Extracted material
# # # # #
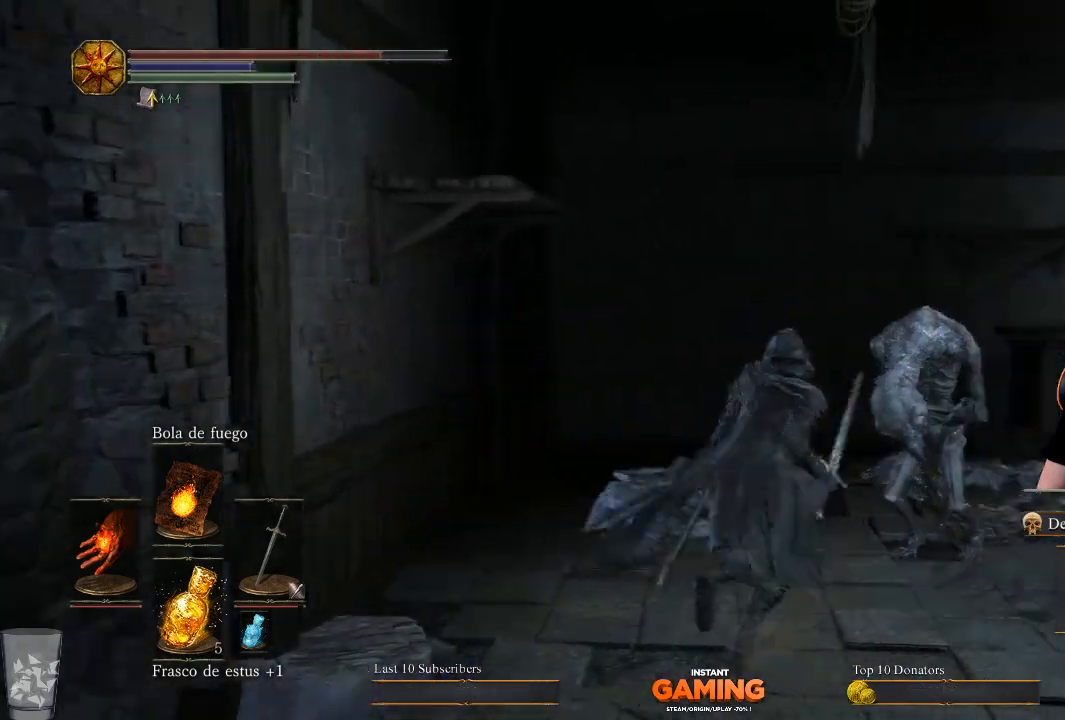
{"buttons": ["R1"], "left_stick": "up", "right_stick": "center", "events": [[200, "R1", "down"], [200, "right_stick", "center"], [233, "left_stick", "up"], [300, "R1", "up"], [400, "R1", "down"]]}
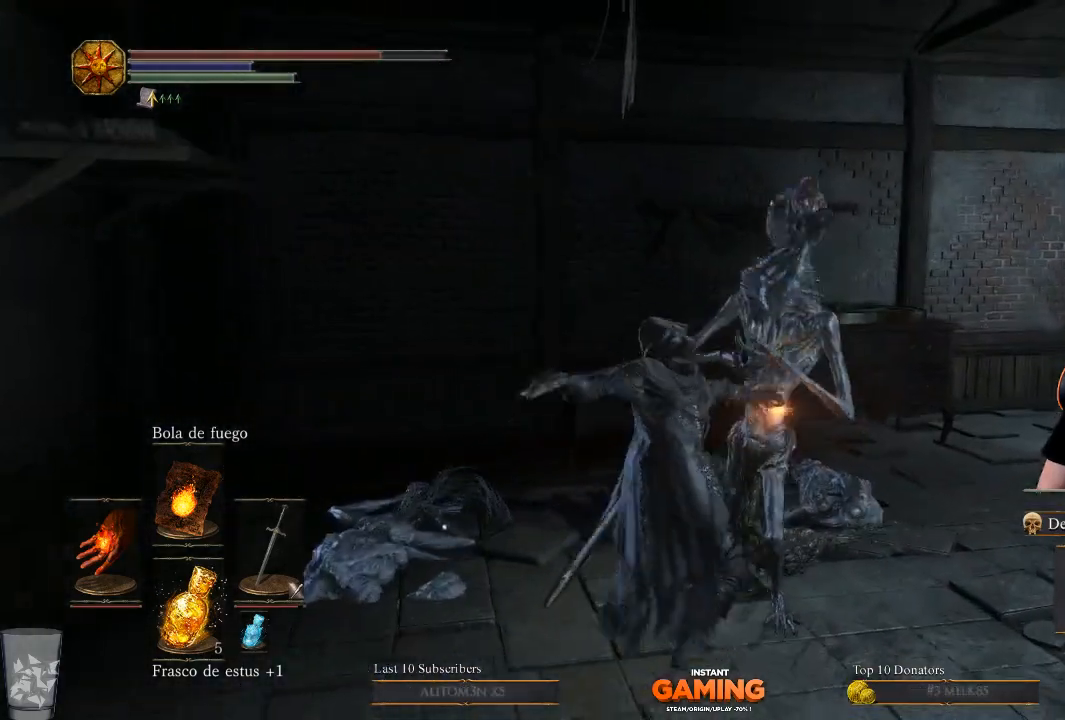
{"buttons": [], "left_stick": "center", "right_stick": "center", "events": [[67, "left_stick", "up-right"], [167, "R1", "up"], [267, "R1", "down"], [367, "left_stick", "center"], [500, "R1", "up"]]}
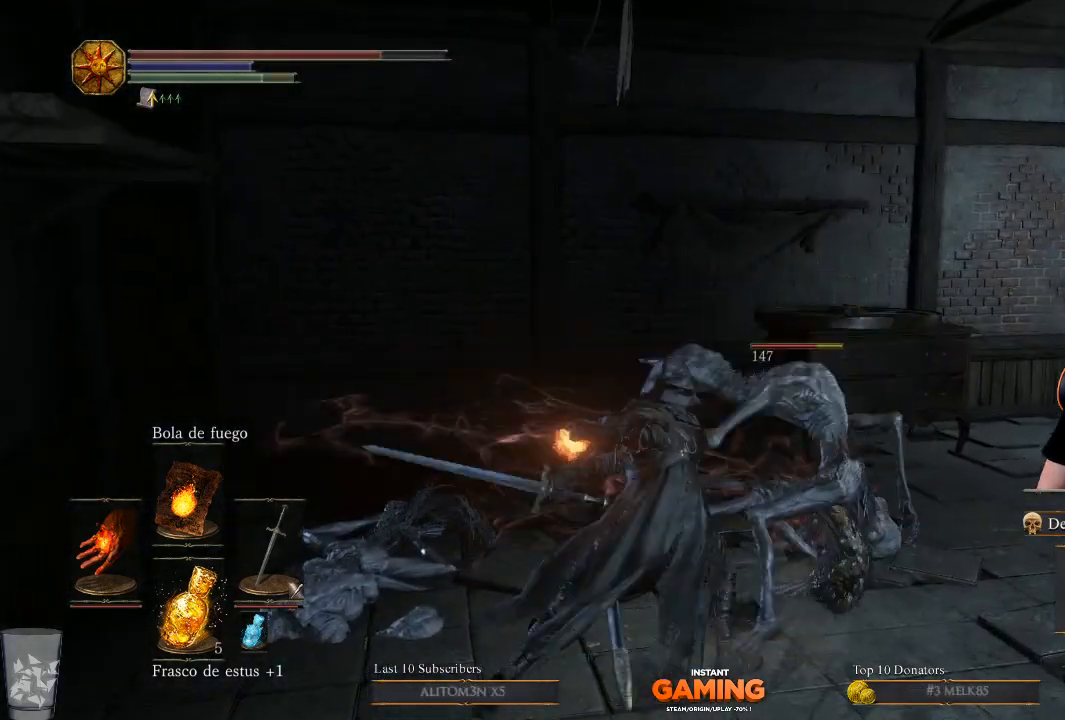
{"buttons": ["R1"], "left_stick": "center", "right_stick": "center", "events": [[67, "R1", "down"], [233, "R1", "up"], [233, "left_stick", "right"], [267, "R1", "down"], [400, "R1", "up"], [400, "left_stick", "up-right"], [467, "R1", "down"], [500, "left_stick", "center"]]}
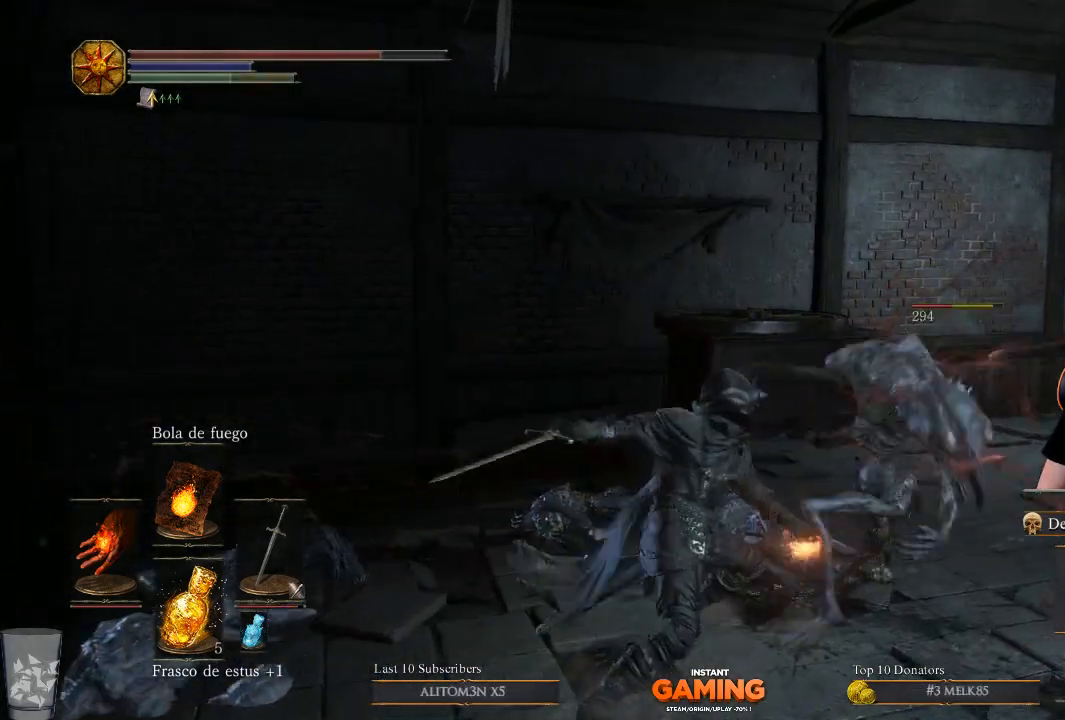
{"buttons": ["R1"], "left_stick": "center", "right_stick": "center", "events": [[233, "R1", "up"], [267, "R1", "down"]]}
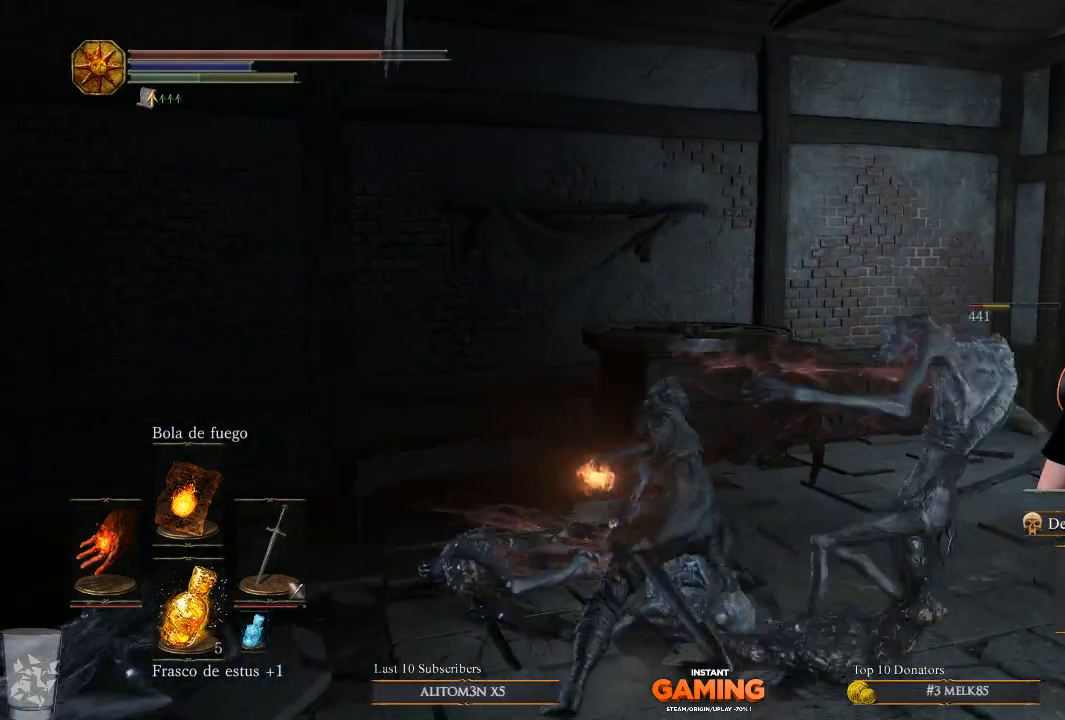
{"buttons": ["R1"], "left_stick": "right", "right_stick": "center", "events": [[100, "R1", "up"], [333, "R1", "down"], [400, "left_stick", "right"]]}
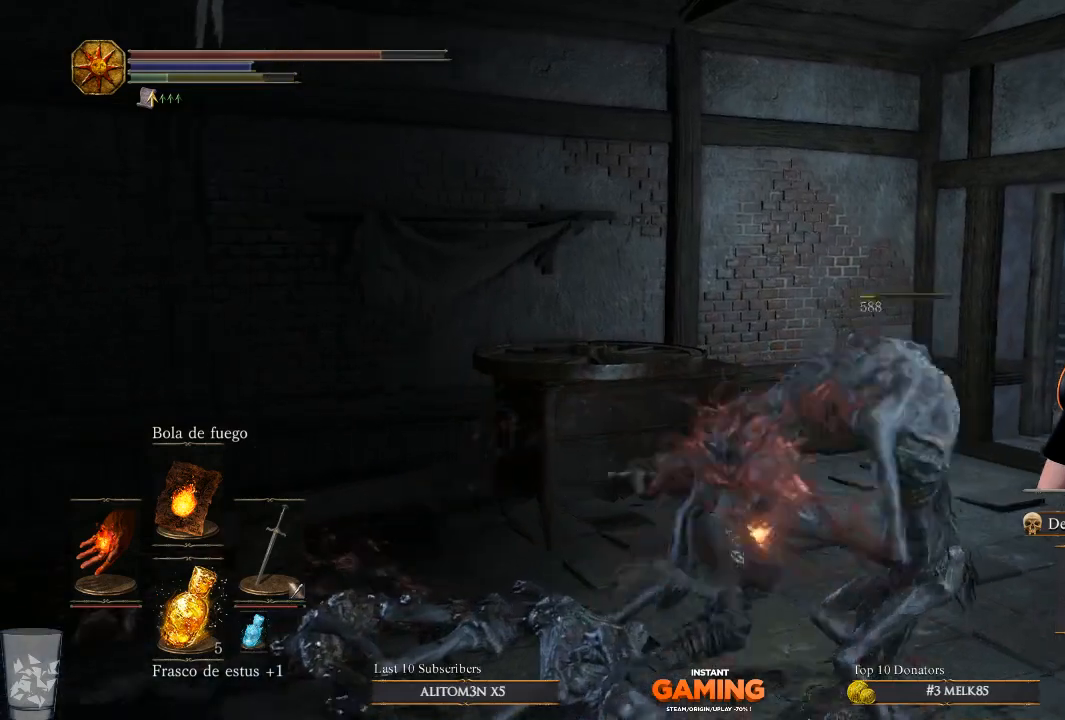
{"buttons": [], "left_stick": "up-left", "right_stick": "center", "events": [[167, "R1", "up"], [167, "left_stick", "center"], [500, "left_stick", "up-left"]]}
# # # # #
What to produce
Would you filter the records and copy each line that contains the word "down"?

Answer space
{"buttons": ["R1"], "left_stick": "up", "right_stick": "center", "events": [[200, "R1", "down"], [200, "right_stick", "center"], [233, "left_stick", "up"], [300, "R1", "up"], [400, "R1", "down"]]}
{"buttons": [], "left_stick": "center", "right_stick": "center", "events": [[67, "left_stick", "up-right"], [167, "R1", "up"], [267, "R1", "down"], [367, "left_stick", "center"], [500, "R1", "up"]]}
{"buttons": ["R1"], "left_stick": "center", "right_stick": "center", "events": [[67, "R1", "down"], [233, "R1", "up"], [233, "left_stick", "right"], [267, "R1", "down"], [400, "R1", "up"], [400, "left_stick", "up-right"], [467, "R1", "down"], [500, "left_stick", "center"]]}
{"buttons": ["R1"], "left_stick": "center", "right_stick": "center", "events": [[233, "R1", "up"], [267, "R1", "down"]]}
{"buttons": ["R1"], "left_stick": "right", "right_stick": "center", "events": [[100, "R1", "up"], [333, "R1", "down"], [400, "left_stick", "right"]]}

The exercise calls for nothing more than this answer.